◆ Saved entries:

####

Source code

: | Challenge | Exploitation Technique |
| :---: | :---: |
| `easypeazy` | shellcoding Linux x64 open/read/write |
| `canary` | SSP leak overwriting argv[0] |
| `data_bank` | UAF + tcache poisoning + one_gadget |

####

All lines from the one with "overwriting argv[0] |" onward to the end of the records above should be repeated exactly, and only those lines.

◆ Written response:
| `canary` | SSP leak overwriting argv[0] |
| `data_bank` | UAF + tcache poisoning + one_gadget |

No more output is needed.